Abstract

Simple qualitative considerations suggest that the inherent mechanical properties—equilibrium structure and elastic constants—of thin epilayers are influenced by proximity effects. The computational effort to calculate these properties, using any form of atomic interaction, becomes enormous when epilayer and substrate are discommensurate and the repeat period is large—an important feature of misfit strain relief in epilayers. A procedure is proposed by which this problem can be overcome for an epimonolayer, and can be extended to multilayers. The procedure involves the following assumptions: (i) the mechanical behavior of the monolayer (ML) is governed by the principle of minimum energy, the average energy per ML atom being minimized in this case, (ii) the field of interaction emanating from the substrate is periodic (with the periodicity of the substrate surface) within the plane of the ML, (iii) the substrate field can be mapped by calculation involving the translation of the ML—as if “rigid”, having registry dimensions and allowing for height equilibration—on the substrate surface, (iv) the ML may be constrained to its average (constant) equilibrium height with negligible discrepancies in the energy. The procedure is demonstrated, and numerically justified, by its application to {111} MLs of Ni and Cu in Nishiyama-Wassermann orientation on W {110}, using embedded-atom-method potentials.

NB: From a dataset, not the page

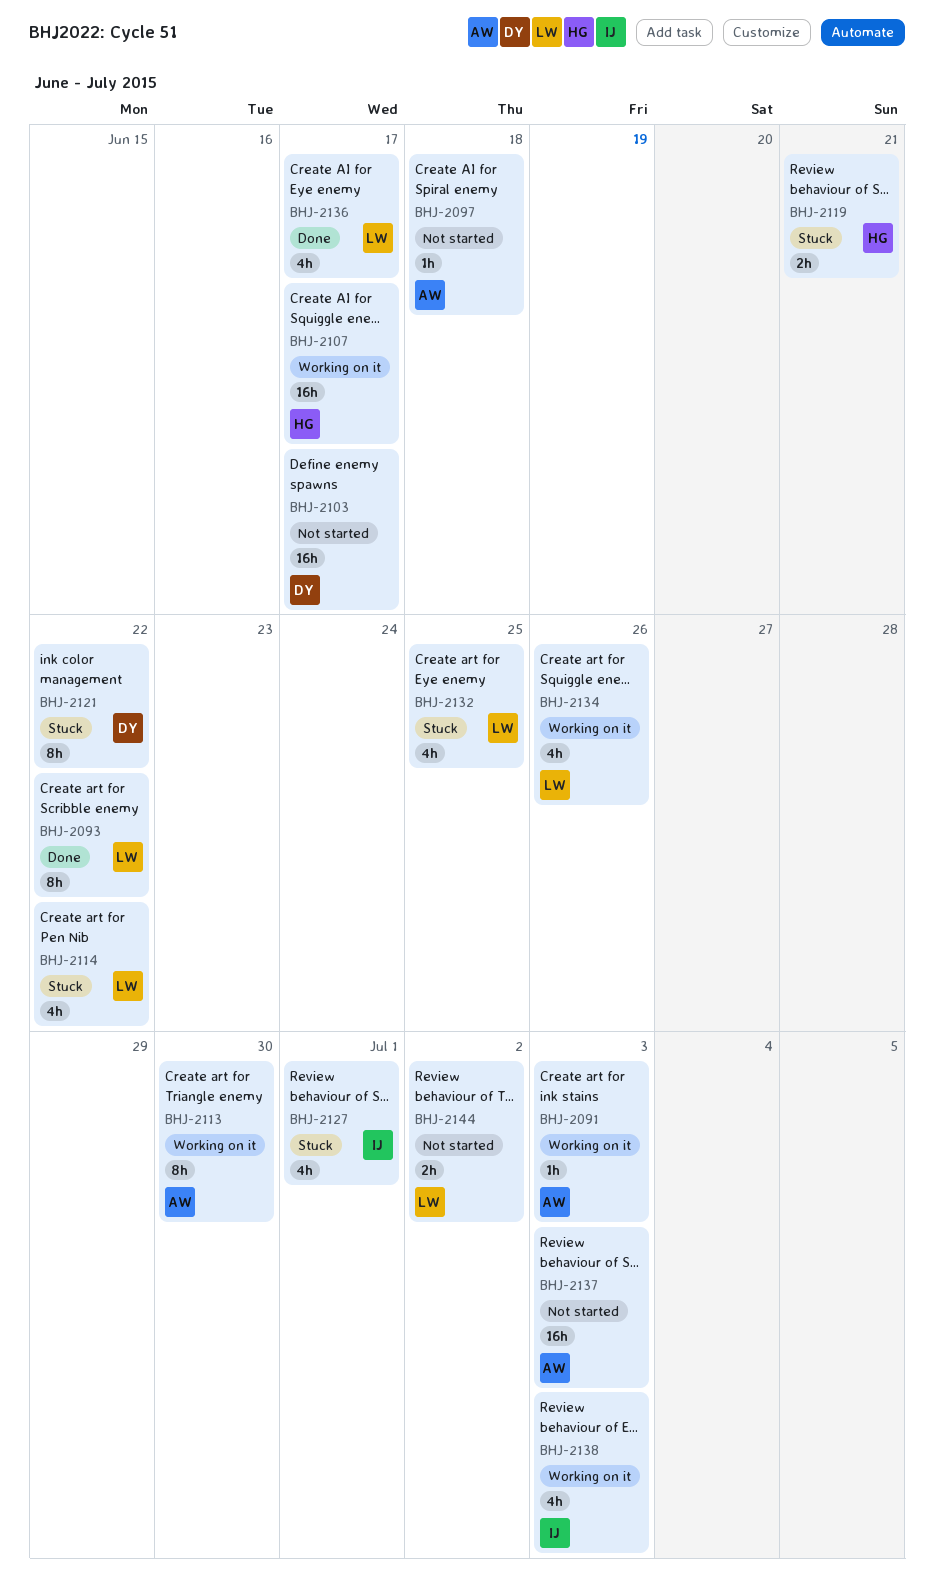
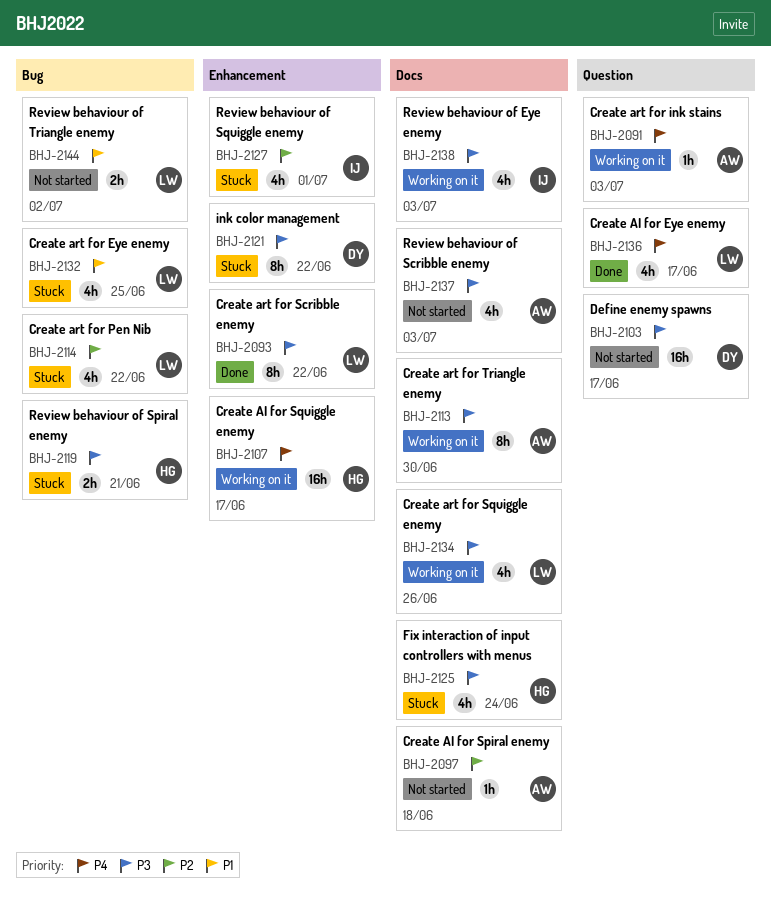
BHJ-2125: none -> present
BHJ-2137, estimate: 16h -> 4h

The calculations produce convincing evidence to substantiate the validity of the procedure, showing that the contribution of the substrate to the embedding energy of ML atoms can be fairly accurately described in terms of its average electron density in the ML plane, the effect of the periodic oscillations in the electron density being negligible. A similar procedure is valid for the embedding of substrate atoms. The application to Ni and Cu on W shows that proximity effects are drastic: the in-plane elastic constants of a supported ML, an ML in the crystal interior and a free standing ML are respectively and crudely in the ratio 1:1.5:2.5. Proximity effects are likewise important in anharmonicity.